Kinetics of the oxygen evolution reaction on NiSn electrodes in alkaline solutions

• Electrodeposited NiSn coatings were tested as anodes for oxygen evolution in 1 M NaOH at 25 °C.
• NiSn electrodes showed better apparent electrocatalytic activity compared to a pure Ni electrode.
• Improved catalytic performance of NiSn coatings was entirely ascribed to their high surface area.
• Opposite to Ni, NiSn anodes retained their initial activity after prolonged anodic polarization.

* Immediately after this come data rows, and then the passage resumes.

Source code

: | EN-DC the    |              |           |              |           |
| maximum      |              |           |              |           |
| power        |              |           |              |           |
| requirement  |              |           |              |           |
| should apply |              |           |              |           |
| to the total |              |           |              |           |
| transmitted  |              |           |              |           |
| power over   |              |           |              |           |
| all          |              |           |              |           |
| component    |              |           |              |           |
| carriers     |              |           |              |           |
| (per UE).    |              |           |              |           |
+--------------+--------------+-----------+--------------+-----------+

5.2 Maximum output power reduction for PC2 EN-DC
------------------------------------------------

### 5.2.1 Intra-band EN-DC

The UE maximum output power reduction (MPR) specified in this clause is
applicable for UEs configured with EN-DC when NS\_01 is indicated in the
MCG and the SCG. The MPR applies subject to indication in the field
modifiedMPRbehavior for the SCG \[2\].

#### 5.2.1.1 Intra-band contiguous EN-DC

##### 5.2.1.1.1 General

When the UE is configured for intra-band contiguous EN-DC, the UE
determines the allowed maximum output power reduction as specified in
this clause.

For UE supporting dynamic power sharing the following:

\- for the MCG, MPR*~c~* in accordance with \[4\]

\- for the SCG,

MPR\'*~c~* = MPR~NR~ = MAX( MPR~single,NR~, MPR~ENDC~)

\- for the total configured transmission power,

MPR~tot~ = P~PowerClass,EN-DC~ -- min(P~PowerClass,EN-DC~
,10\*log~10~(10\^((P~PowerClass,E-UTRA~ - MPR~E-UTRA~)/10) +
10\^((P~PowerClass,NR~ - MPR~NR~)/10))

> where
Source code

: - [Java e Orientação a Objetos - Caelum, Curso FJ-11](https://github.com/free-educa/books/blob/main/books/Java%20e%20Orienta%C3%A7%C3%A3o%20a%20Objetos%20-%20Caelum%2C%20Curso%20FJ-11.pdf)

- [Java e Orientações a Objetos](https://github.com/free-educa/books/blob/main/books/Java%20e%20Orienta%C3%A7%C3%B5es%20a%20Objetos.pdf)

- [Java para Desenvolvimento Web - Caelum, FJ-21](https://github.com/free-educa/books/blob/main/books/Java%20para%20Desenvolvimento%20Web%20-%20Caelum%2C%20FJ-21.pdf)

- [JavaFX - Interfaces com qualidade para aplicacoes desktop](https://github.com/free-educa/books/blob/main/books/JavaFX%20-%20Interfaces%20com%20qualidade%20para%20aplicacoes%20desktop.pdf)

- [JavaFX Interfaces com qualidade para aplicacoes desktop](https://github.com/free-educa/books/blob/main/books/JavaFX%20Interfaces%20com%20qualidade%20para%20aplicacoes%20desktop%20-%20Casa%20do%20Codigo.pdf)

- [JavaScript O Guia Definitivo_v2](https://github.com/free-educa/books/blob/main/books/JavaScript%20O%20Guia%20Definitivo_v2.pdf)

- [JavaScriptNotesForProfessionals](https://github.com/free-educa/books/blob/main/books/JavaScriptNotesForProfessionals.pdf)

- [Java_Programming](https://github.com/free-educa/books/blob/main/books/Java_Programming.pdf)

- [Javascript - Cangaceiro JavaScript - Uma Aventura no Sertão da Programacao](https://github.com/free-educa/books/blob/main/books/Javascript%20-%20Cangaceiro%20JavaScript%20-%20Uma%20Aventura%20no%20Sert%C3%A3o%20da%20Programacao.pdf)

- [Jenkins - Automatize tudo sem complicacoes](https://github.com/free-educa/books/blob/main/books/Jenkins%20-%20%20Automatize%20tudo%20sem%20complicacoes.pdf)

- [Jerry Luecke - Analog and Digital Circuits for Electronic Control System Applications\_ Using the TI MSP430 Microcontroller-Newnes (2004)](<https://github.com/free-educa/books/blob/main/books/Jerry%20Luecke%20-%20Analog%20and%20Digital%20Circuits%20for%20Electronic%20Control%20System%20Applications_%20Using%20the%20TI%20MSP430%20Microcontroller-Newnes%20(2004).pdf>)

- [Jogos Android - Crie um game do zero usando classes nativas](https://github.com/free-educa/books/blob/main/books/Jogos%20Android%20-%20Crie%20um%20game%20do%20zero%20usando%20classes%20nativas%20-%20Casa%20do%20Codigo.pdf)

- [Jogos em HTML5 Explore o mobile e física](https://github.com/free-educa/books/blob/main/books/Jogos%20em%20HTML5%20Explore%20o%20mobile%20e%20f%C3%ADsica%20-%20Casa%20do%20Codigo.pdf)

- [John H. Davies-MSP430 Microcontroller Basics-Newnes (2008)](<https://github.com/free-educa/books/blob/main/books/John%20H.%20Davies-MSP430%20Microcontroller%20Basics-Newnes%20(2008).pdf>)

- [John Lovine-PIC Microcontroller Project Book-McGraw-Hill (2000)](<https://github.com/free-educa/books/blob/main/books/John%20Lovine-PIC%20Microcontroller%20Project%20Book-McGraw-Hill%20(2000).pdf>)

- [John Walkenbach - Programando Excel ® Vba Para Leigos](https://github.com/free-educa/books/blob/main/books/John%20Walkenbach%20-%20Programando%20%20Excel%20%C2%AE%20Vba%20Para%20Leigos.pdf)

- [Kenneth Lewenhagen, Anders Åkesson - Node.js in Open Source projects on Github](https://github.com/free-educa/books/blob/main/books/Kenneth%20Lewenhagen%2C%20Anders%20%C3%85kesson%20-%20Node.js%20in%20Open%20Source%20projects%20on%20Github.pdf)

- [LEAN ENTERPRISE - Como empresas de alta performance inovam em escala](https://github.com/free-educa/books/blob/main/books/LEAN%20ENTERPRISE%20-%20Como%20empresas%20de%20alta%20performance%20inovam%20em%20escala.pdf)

In order to examine the intrinsic catalytic activity and durability of the electrodeposited NiSn alloy electrodes and the electrodeposited Ni as a reference electrode material for the oxygen evolution reaction (OER) in alkaline solutions, a comparative investigation was performed. A series of NiSn electrodes were prepared by electrodeposition of NiSn alloys at different current densities onto a Ni40 mesh substrate. The surface morphology and chemical composition were studied by scanning electron microscopy (SEM) and energy dispersive X-ray spectroscopy (EDS). The electrochemical surface characteristics were studied by cyclic voltammetry in order to find interdependence between the nickel oxy-hydroxide surface electrochemistry and the activity of the electrode for the OER. Quasi steady-state polarization measurements and electrochemical impedance spectroscopy (EIS) were used to determine kinetically significant parameters including the Tafel slopes and exchange current densities. Two well-defined Tafel slopes, the same for all investigated NiSn electrodes, were observed at the polarization curves, indicating that the OER was controlled by the same mechanism. It was demonstrated that any anodic polarization pretreatment led to a shift of the anodic and cathodic current peaks corresponding to the Ni(II)/Ni(III) redox transition towards cathodic potentials and, consequently, to some activation of the NiSn electrodes. The opposite behavior was obtained for the Ni electrode. Prolonged anodic polarization led to a loss of the initial catalytic activity of the Ni electrode, which was explained by the increase in the portion of γ-NiOOH at the Ni electrode surface. Among the investigated NiSn electrodes, the NiSn100 electrode, prepared by electrodeposition at the highest cathodic current density of −100 mA cm−2, exhibited the highest apparent catalytic activity for the OER, entirely due to surface roughness effects. Despite the fact that the NiSn electrodes did not exhibit better intrinsic catalytic activity than Ni, their high stability during the OER and acceptable apparent activity made them promising anodes for alkaline water electrolysis.